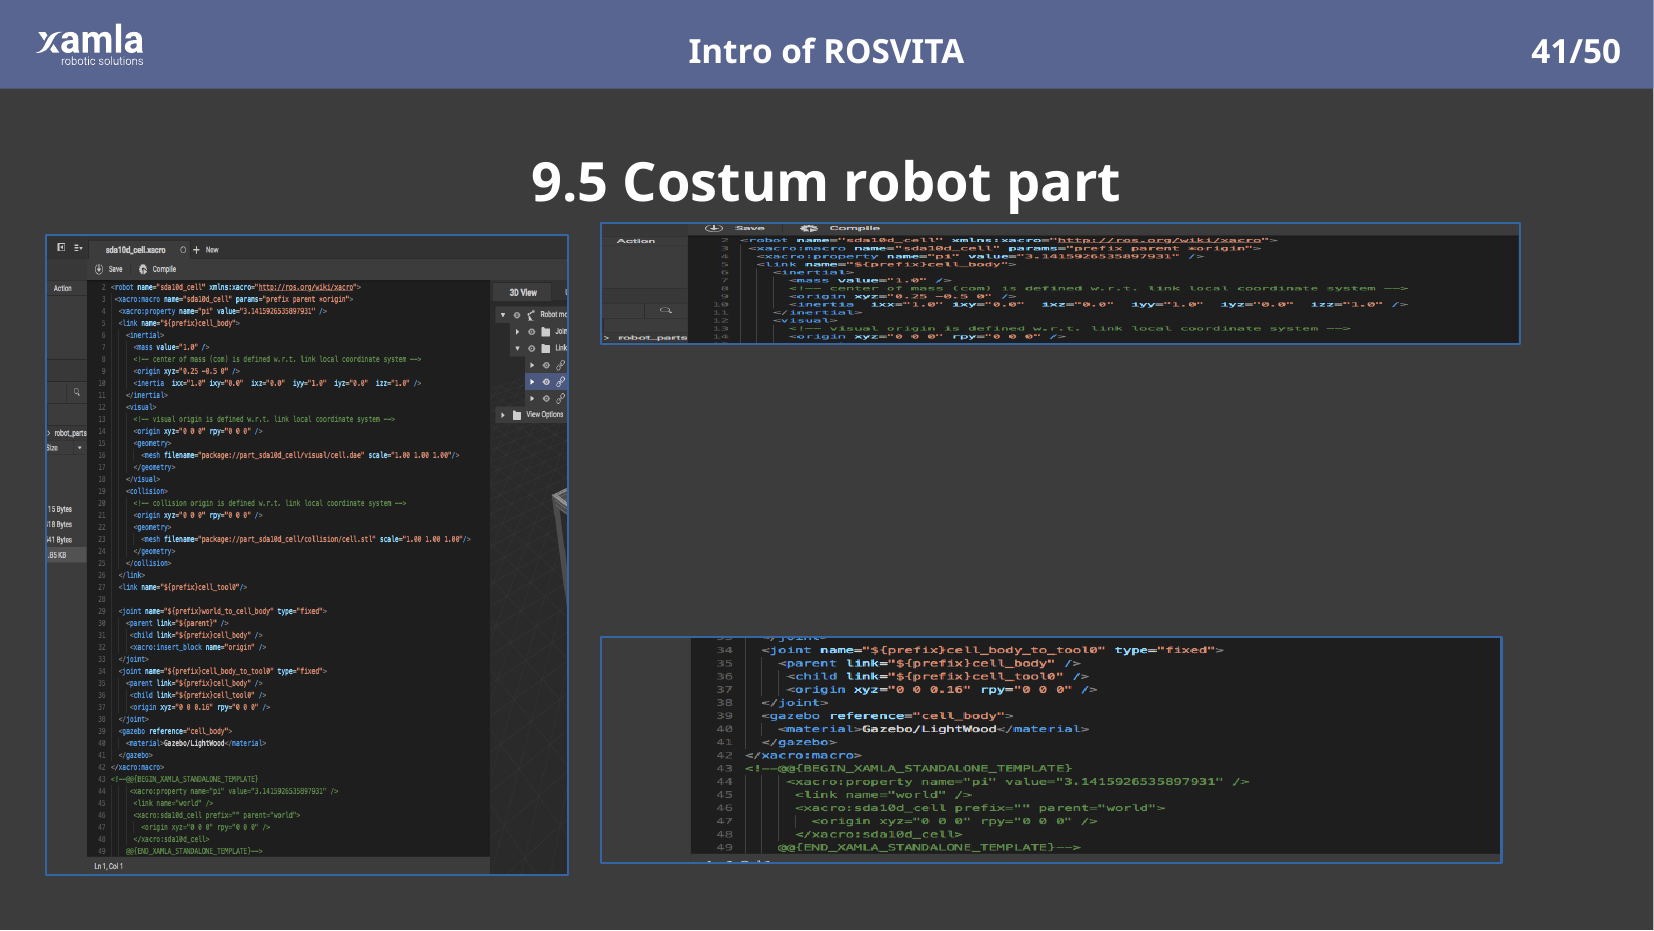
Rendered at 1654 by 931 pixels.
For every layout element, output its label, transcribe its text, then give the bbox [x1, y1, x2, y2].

text_box 41/50 [1511, 20, 1636, 80]
picture [602, 637, 1501, 863]
text_box 9.5 Costum robot part [188, 135, 1465, 223]
picture [47, 236, 567, 875]
picture [35, 23, 143, 65]
text_box Intro of ROSVITA [296, 20, 1357, 80]
picture [602, 224, 1519, 343]
text_box [0, 0, 1654, 89]
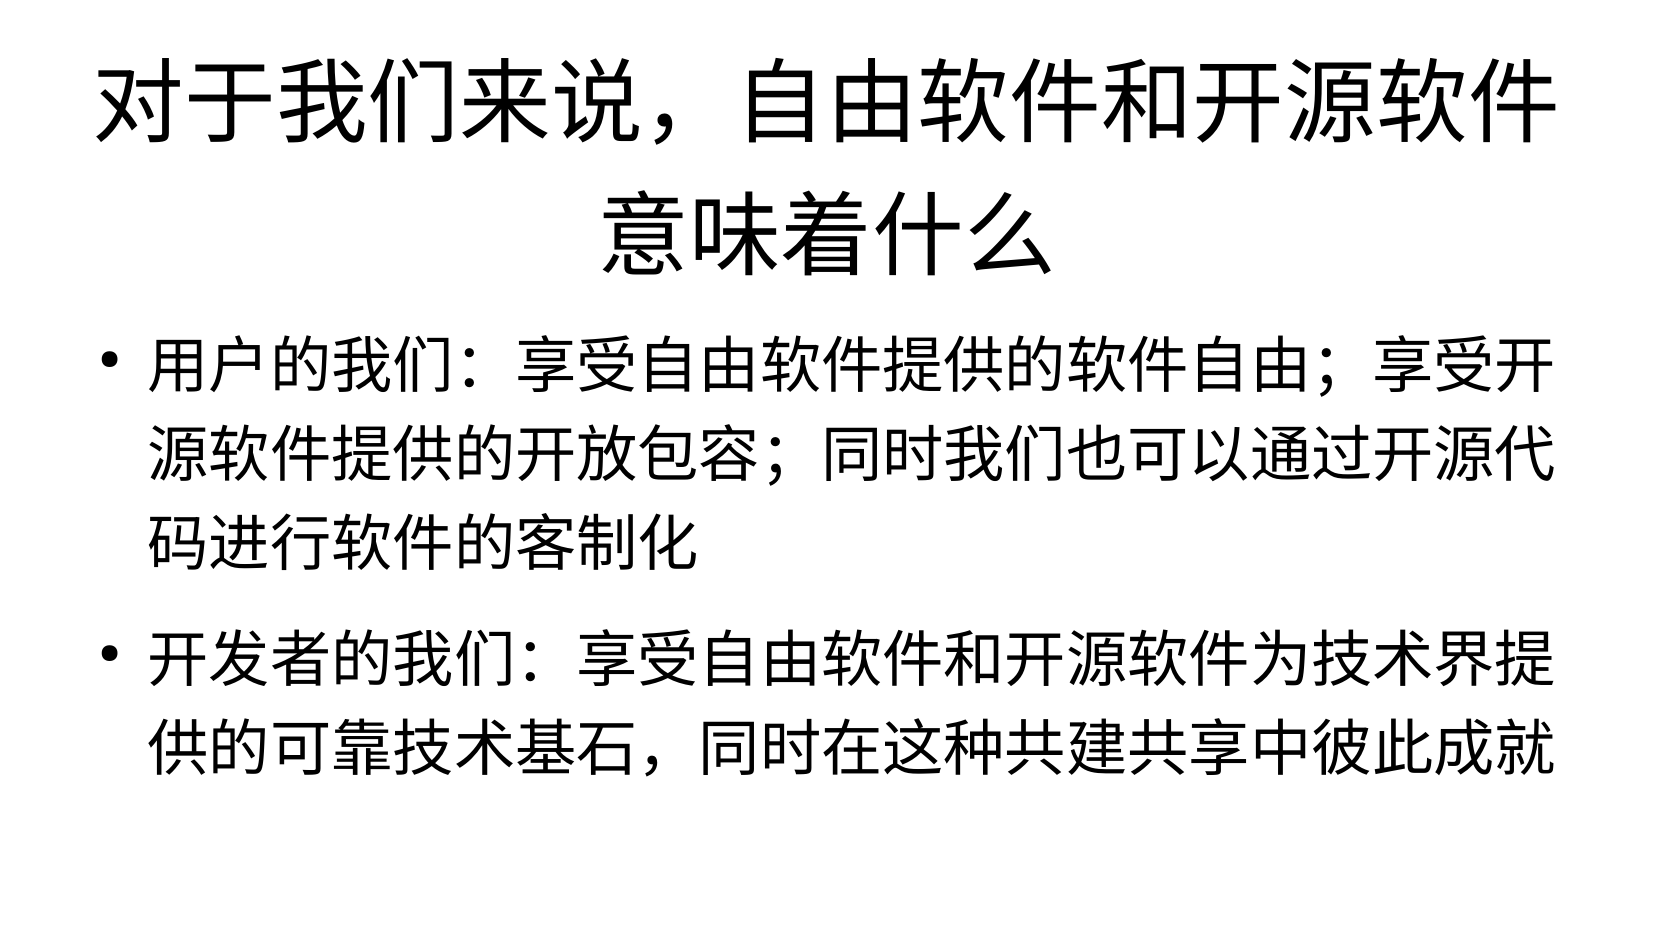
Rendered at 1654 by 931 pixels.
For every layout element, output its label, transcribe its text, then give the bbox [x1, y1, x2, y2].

title 对于我们来说，自由软件和开源软件意味着什么 [82, 29, 1571, 296]
list 用户的我们：享受自由软件提供的软件自由；享受开源软件提供的开放包容；同时我们也可以通过开源代码进行软件的客制化 开发者的我们：享受自由软件和开源软件为技术界提供的可靠技术基石，同时在这种共建共享中彼此成就 [82, 316, 1571, 857]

◆ ◆ ◆ ◆

Repeat every line of the records above exactly, leaving out the pictures.

The completed task:
Rendered at 1654 by 931 pixels.
For every layout element, output its label, transcribe its text, then give the bbox [x1, y1, x2, y2].

text_box 41/50 [1511, 20, 1636, 80]
picture [602, 637, 1501, 863]
text_box 9.5 Costum robot part [188, 135, 1465, 223]
picture [47, 236, 567, 875]
picture [35, 23, 143, 65]
text_box Intro of ROSVITA [296, 20, 1357, 80]
picture [602, 224, 1519, 343]
text_box [0, 0, 1654, 89]
Rendered at 1654 by 931 pixels.
For every layout element, output its label, transcribe its text, then give the bbox [x1, y1, x2, y2].

title 对于我们来说，自由软件和开源软件意味着什么 [82, 29, 1571, 296]
list 用户的我们：享受自由软件提供的软件自由；享受开源软件提供的开放包容；同时我们也可以通过开源代码进行软件的客制化 开发者的我们：享受自由软件和开源软件为技术界提供的可靠技术基石，同时在这种共建共享中彼此成就 [82, 316, 1571, 857]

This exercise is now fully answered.